| Problem to solve |
Include in the output exactly the lines from the opening of the data through the line containing "dari perguruan tinggi", and nothing more.

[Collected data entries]
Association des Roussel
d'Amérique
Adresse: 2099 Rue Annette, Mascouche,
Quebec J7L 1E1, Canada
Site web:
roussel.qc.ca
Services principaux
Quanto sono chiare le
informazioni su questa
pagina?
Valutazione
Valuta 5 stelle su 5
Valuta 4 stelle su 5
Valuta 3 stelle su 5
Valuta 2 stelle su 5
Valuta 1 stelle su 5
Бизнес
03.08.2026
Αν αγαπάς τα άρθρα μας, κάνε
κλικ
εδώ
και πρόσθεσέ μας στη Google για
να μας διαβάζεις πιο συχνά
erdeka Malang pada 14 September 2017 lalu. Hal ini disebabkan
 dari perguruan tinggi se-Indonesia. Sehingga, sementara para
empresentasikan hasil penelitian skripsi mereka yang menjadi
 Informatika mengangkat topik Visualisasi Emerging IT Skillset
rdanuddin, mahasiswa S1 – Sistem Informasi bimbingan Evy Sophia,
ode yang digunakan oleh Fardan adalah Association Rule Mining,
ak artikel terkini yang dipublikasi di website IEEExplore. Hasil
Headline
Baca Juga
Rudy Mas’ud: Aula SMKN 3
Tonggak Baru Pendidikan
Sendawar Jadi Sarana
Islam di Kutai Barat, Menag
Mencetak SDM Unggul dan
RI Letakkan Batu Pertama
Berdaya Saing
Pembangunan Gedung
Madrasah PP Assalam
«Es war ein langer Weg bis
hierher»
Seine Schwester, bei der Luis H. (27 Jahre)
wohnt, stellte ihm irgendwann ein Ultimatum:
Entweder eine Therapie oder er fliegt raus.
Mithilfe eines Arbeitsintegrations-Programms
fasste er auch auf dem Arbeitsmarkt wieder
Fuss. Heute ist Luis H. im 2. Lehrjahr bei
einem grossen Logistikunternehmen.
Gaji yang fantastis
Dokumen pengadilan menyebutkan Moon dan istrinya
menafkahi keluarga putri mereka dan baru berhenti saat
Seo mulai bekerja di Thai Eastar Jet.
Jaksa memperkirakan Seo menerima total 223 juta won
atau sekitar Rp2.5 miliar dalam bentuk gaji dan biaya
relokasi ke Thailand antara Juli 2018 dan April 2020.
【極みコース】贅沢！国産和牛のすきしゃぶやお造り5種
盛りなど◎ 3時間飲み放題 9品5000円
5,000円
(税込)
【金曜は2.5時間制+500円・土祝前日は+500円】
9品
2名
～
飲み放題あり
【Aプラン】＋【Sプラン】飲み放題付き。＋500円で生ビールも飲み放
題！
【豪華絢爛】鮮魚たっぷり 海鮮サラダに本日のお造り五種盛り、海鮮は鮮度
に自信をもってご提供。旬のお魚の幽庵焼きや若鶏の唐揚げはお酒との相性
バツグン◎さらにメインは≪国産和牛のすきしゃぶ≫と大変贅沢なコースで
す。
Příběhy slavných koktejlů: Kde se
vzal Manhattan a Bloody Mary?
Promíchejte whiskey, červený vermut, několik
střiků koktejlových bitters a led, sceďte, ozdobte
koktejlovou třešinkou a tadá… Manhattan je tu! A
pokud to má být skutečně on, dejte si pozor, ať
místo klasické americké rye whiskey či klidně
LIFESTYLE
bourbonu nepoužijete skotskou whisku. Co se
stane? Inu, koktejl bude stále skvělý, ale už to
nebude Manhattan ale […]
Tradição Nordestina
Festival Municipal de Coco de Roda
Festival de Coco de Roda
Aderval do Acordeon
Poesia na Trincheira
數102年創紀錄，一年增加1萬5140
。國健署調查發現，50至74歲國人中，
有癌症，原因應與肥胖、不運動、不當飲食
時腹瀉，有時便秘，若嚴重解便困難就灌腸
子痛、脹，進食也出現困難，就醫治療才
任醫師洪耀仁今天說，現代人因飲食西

| Task response |
Association des Roussel
d'Amérique
Adresse: 2099 Rue Annette, Mascouche,
Quebec J7L 1E1, Canada
Site web:
roussel.qc.ca
Services principaux
Quanto sono chiare le
informazioni su questa
pagina?
Valutazione
Valuta 5 stelle su 5
Valuta 4 stelle su 5
Valuta 3 stelle su 5
Valuta 2 stelle su 5
Valuta 1 stelle su 5
Бизнес
03.08.2026
Αν αγαπάς τα άρθρα μας, κάνε
κλικ
εδώ
και πρόσθεσέ μας στη Google για
να μας διαβάζεις πιο συχνά
erdeka Malang pada 14 September 2017 lalu. Hal ini disebabkan
 dari perguruan tinggi se-Indonesia. Sehingga, sementara para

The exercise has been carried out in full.